Sobell Department of Motor Neuroscience and Movement Disorders, UCL Institute of Neurology, London, UK.
Therapy Services Department, National Hospital for Neurology and Neurosurgery, London, UK.
J Neurol Neurosurg Psychiatry. 2017 Jun;88(6):484-490. doi: 10.1136/jnnp-2016-314408. Epub 2016 Sep 30.
To determine the feasibility of conducting a randomised controlled trial of a specialist physiotherapy intervention for functional motor symptoms (FMS).
A randomised feasibility study was conducted recruiting patients with a clinically established diagnosis of FMS from a tertiary neurology clinic in London, UK. Participants were randomised to the intervention or a treatment as usual control. Measures of feasibility and clinical outcome were collected and assessed at 6 months.
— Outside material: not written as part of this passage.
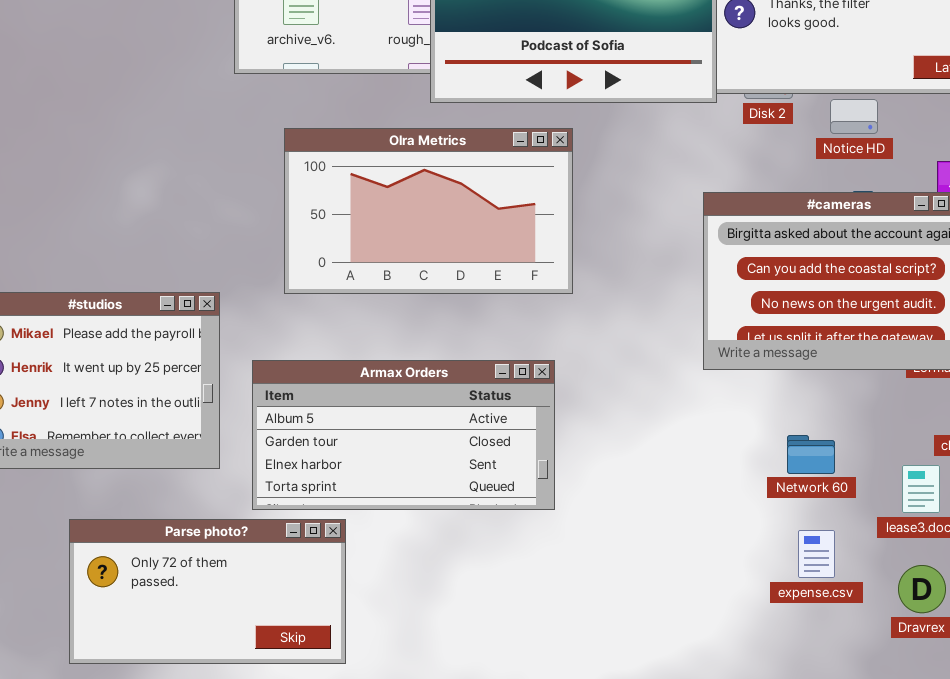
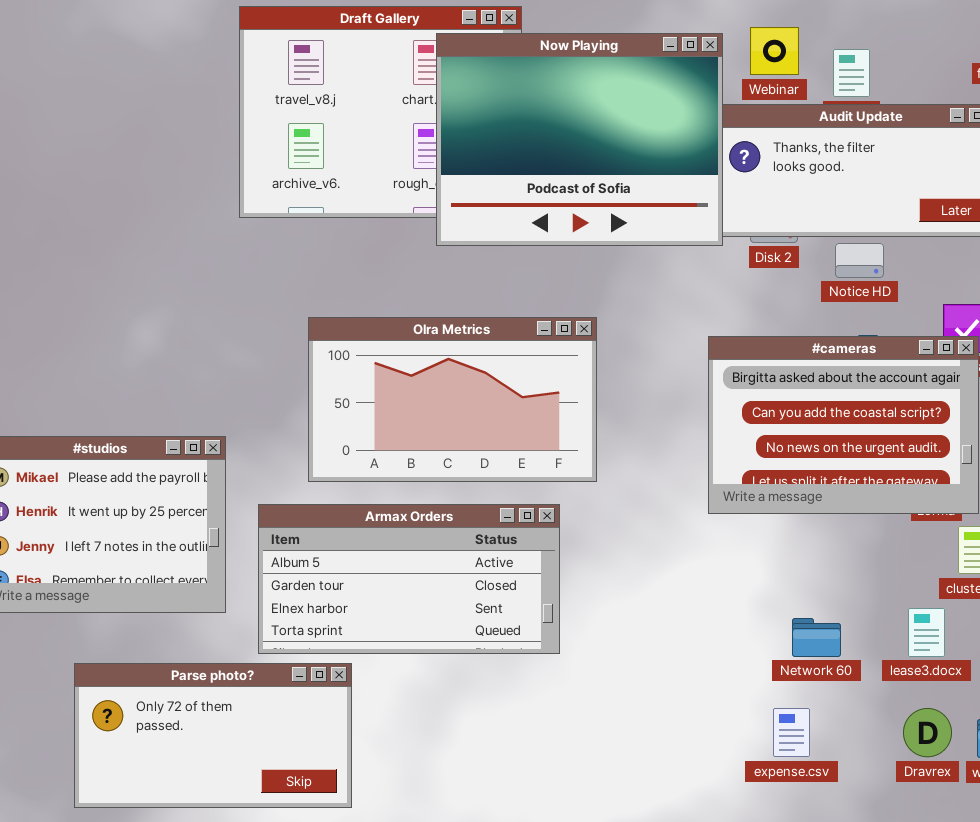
Olra Metrics: [284,128,573,294] -> [308,317,597,482], moved
Network 60: [787,435,835,474] -> [792,618,841,657], moved
expense.csv: [798,530,835,578] -> [773,708,810,757], moved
60 individuals were recruited over a 9-month period. Three withdrew, leaving 29 intervention and 28 controls participants in the final analysis. 32% of patients with FMS met the inclusion criteria, of which 90% enrolled. Acceptability of the intervention was high and there were no adverse events. At 6 months, 72% of the intervention group rated their symptoms as improved, compared to 18% in the control group. There was a moderate to large treatment effect across a range of outcomes, including three of eight Short Form 36 (SF36) domains (d=0.46-0.79). The SF36 Physical function was found to be a suitable primary outcome measure for a future trial; adjusted mean difference 19.8 (95% CI 10.2 to 29.5). The additional quality adjusted life years (QALY) with intervention was 0.08 (95% CI 0.03 to 0.13), the mean incremental cost per QALY gained was £12 087.
This feasibility study demonstrated high rates of recruitment, retention and acceptability. Clinical effect size was moderate to large with high probability of being cost-effective. A randomised controlled trial is needed.
NCT02275000; Results.
确定对功能性运动症状(FMS)进行专业物理治疗干预的随机对照试验的可行性。
在英国伦敦的一家三级神经病学诊所,进行了一项随机可行性研究,招募了具有临床确诊 FMS 的患者。参与者被随机分配到干预组或常规治疗对照组。在 6 个月时收集并评估可行性和临床结果测量。
在 9 个月的时间内招募了 60 名个体。3 名退出,最终分析中留下 29 名干预组和 28 名对照组参与者。32%的 FMS 患者符合纳入标准,其中 90%的患者入组。干预措施的可接受性高,没有不良事件。6 个月时,72%的干预组患者认为自己的症状有所改善,而对照组为 18%。在一系列结果中,包括 8 个简短健康调查问卷(SF36)领域中的 3 个(d=0.46-0.79),都有中度到较大的治疗效果。SF36 身体功能被认为是未来试验的合适主要结局指标;调整后平均差异 19.8(95%CI 10.2 至 29.5)。干预组额外的质量调整生命年(QALY)为 0.08(95%CI 0.03 至 0.13),每获得一个 QALY 的增量成本为 12087 英镑。
这项可行性研究表明,招募、保留和可接受性的比例较高。临床效果大小为中到大,具有较高的成本效益可能性。需要进行随机对照试验。
NCT02275000;结果。